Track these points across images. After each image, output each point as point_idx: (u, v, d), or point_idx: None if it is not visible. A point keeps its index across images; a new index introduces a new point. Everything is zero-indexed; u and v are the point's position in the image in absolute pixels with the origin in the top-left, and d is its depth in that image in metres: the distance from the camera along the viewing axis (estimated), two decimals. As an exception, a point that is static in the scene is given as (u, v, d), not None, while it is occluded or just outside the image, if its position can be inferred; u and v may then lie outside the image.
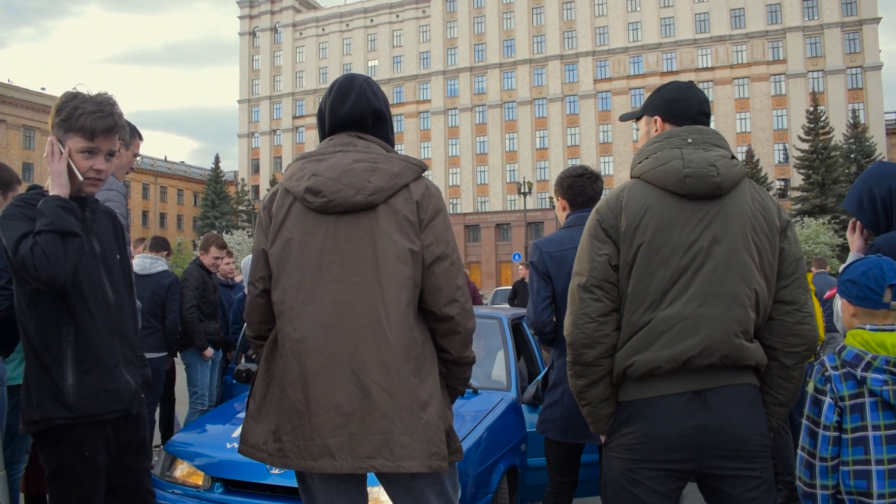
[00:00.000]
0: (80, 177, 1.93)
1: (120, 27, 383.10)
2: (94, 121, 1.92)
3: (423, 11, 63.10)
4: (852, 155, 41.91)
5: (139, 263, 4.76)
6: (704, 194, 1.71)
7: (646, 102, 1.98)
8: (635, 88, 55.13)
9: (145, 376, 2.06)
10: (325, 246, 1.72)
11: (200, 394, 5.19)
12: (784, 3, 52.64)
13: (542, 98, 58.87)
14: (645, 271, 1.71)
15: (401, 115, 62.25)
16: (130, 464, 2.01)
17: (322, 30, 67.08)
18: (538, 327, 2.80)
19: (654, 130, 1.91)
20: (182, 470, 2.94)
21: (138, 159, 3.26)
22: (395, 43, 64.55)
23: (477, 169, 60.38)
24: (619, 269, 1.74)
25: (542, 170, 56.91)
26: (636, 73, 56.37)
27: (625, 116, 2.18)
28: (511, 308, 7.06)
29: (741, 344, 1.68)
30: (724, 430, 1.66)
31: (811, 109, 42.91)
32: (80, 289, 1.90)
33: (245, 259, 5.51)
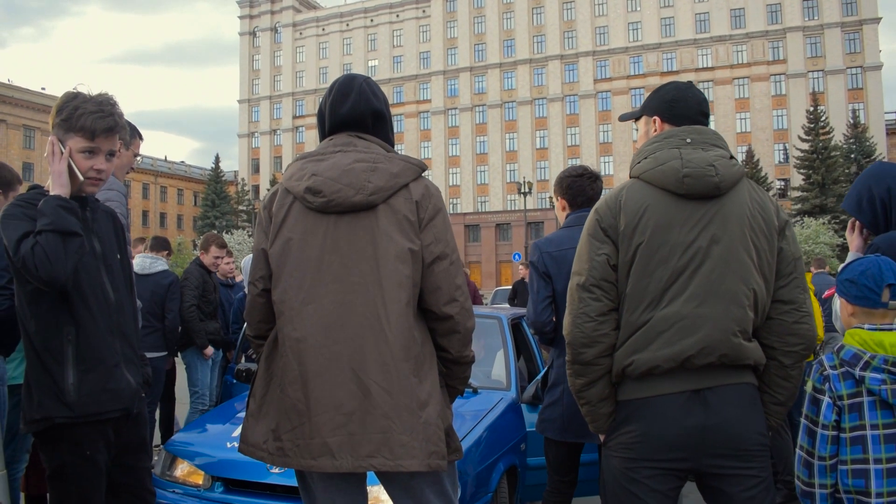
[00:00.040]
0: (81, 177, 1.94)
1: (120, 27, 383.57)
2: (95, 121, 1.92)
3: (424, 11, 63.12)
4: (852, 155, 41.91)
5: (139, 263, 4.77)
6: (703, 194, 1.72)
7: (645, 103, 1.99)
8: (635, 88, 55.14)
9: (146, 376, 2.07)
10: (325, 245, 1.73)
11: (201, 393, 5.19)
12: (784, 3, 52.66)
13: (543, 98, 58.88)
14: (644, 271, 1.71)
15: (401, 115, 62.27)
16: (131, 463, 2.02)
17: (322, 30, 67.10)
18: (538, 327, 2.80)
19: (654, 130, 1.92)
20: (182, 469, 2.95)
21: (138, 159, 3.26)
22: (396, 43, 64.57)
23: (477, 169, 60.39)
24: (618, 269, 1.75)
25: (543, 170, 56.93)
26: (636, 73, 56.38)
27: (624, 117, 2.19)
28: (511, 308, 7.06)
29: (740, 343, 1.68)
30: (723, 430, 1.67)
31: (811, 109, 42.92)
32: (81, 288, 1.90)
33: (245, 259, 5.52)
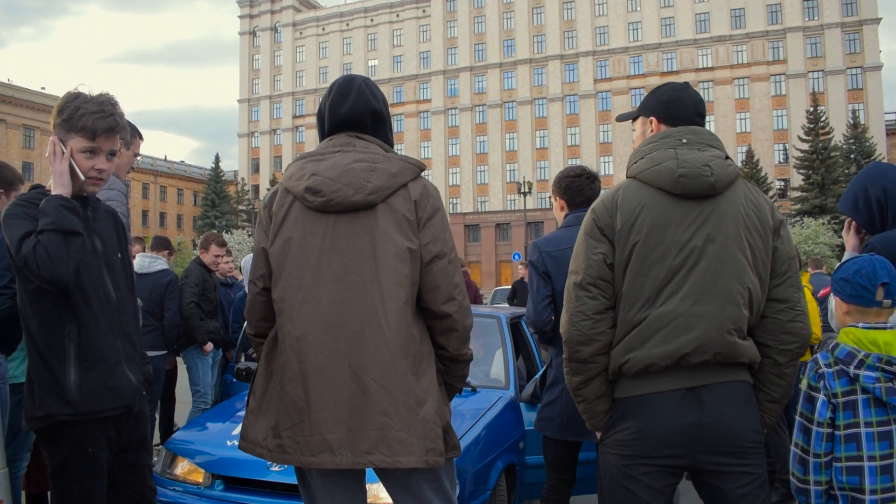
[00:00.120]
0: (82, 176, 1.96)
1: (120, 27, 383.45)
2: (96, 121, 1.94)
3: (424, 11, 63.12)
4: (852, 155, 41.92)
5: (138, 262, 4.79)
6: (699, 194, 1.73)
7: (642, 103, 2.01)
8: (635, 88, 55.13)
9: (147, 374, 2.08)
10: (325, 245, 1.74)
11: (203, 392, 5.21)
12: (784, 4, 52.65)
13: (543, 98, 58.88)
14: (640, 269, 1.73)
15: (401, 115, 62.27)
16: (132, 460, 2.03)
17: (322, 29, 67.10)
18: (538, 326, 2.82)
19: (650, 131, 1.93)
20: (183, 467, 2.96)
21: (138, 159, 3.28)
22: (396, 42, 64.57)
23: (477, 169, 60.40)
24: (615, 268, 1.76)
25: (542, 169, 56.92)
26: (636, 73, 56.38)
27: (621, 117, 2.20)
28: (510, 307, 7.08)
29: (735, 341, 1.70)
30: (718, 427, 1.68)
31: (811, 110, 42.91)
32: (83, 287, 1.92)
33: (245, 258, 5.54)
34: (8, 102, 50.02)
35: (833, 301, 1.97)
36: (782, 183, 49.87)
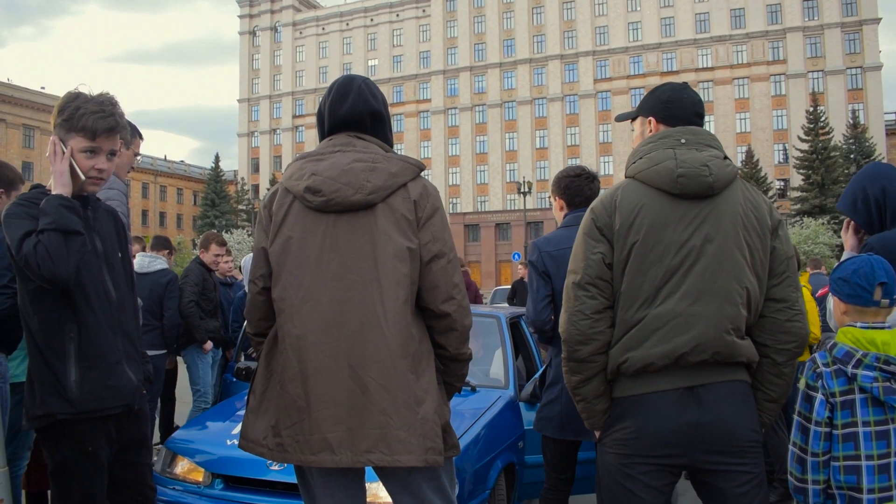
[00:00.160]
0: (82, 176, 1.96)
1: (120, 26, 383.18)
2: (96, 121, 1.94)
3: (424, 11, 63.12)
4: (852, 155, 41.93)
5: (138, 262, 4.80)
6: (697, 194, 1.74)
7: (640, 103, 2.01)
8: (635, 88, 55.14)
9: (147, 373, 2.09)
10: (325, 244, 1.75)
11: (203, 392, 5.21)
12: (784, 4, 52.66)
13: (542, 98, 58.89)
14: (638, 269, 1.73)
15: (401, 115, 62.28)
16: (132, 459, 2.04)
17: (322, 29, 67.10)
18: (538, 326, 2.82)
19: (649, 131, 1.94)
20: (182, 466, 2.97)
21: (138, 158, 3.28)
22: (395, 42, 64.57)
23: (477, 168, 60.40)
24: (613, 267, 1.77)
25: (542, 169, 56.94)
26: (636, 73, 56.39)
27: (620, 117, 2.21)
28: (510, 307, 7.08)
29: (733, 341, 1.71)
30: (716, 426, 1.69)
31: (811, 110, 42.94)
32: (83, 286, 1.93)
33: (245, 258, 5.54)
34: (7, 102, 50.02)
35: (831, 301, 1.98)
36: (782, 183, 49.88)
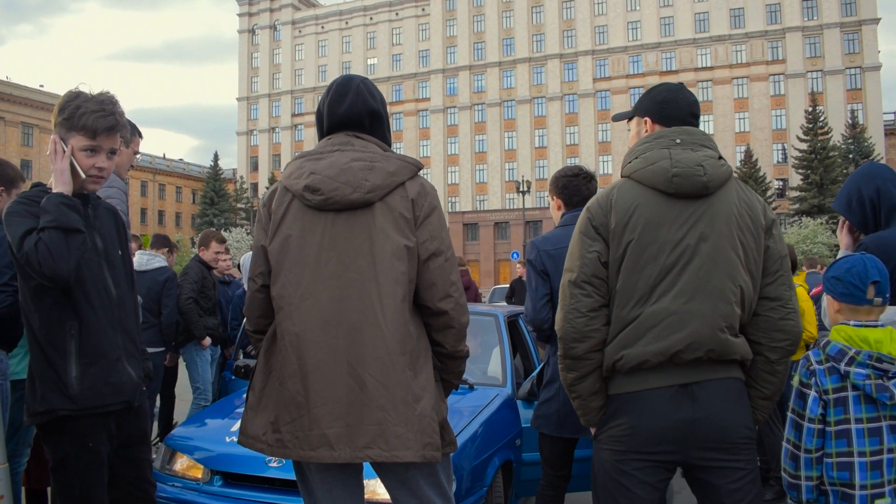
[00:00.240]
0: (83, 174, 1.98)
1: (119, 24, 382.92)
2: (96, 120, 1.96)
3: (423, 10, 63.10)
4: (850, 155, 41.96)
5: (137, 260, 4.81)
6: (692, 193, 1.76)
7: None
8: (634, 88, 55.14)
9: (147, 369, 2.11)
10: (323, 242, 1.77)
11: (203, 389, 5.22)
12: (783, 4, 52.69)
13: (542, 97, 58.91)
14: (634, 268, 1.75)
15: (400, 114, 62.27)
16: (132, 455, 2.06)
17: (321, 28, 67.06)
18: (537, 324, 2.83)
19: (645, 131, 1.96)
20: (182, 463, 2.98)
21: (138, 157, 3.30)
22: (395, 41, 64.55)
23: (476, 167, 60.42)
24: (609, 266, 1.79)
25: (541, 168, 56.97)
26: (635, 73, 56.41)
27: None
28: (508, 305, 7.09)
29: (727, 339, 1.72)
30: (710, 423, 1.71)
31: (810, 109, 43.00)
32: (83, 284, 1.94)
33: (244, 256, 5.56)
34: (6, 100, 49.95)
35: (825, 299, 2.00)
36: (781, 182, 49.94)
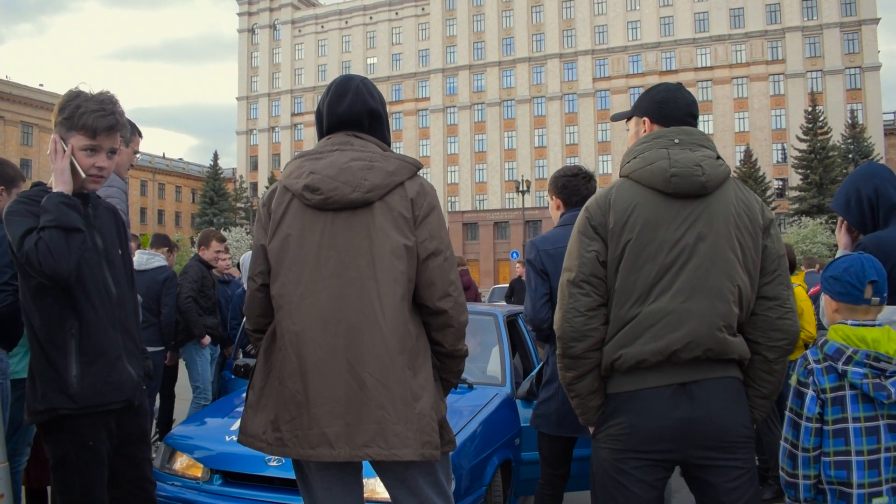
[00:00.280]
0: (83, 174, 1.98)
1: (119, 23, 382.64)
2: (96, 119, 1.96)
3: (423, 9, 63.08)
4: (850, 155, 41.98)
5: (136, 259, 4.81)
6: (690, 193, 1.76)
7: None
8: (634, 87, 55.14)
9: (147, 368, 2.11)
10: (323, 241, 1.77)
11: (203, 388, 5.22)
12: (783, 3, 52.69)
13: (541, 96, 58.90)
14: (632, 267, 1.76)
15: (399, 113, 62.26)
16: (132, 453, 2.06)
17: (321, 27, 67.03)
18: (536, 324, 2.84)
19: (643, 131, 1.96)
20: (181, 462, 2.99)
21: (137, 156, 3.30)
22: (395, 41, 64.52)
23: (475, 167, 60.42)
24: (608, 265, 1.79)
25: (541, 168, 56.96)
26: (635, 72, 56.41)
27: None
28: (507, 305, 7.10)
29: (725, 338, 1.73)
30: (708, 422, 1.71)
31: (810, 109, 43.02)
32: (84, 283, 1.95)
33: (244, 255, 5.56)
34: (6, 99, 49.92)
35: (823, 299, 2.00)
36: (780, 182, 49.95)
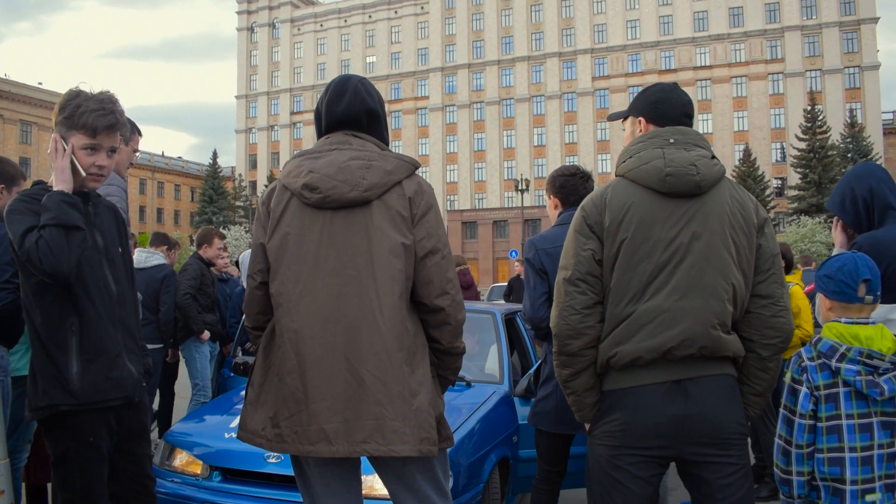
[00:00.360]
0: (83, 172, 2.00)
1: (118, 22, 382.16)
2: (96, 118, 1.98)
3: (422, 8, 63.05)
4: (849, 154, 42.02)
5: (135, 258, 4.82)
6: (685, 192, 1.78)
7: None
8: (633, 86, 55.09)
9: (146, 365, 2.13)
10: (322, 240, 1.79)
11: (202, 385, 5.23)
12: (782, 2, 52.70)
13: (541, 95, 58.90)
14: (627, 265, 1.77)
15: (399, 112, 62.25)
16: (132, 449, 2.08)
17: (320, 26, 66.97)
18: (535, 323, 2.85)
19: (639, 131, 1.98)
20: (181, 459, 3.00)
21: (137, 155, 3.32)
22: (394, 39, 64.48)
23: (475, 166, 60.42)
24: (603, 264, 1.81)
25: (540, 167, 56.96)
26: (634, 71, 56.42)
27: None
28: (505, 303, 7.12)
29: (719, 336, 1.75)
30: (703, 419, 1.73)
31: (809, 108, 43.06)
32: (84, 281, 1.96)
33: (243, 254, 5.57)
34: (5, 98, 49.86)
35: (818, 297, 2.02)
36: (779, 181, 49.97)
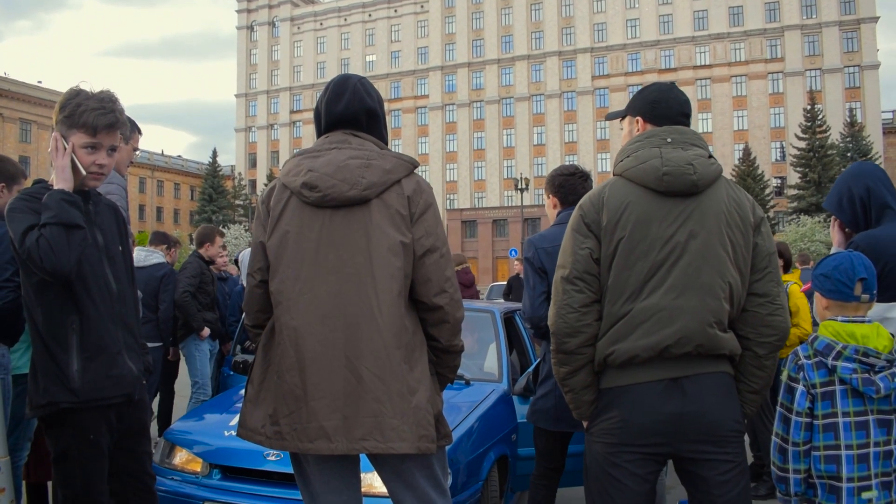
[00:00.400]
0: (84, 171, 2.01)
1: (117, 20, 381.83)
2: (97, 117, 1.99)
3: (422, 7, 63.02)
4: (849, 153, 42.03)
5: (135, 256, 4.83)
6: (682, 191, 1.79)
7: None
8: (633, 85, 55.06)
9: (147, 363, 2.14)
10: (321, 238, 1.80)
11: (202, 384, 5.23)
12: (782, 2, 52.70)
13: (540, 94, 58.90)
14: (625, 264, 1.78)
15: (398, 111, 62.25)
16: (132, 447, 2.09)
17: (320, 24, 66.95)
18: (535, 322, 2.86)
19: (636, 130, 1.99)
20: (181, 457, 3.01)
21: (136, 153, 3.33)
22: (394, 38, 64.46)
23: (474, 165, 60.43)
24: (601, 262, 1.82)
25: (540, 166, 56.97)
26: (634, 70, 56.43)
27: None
=-=-=-=-=
Return word for word the lines above from the line with "[00:00.000]" to the line with "33: (245, 259, 5.51)", including both and leaving out all others.

- **Written response**:
[00:00.000]
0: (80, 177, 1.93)
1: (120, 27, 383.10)
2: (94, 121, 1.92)
3: (423, 11, 63.10)
4: (852, 155, 41.91)
5: (139, 263, 4.76)
6: (704, 194, 1.71)
7: (646, 102, 1.98)
8: (635, 88, 55.13)
9: (145, 376, 2.06)
10: (325, 246, 1.72)
11: (200, 394, 5.19)
12: (784, 3, 52.64)
13: (542, 98, 58.87)
14: (645, 271, 1.71)
15: (401, 115, 62.25)
16: (130, 464, 2.01)
17: (322, 30, 67.08)
18: (538, 327, 2.80)
19: (654, 130, 1.91)
20: (182, 470, 2.94)
21: (138, 159, 3.26)
22: (395, 43, 64.55)
23: (477, 169, 60.38)
24: (619, 269, 1.74)
25: (542, 170, 56.91)
26: (636, 73, 56.37)
27: (625, 116, 2.18)
28: (511, 308, 7.06)
29: (741, 344, 1.68)
30: (724, 430, 1.66)
31: (811, 109, 42.91)
32: (80, 289, 1.90)
33: (245, 259, 5.51)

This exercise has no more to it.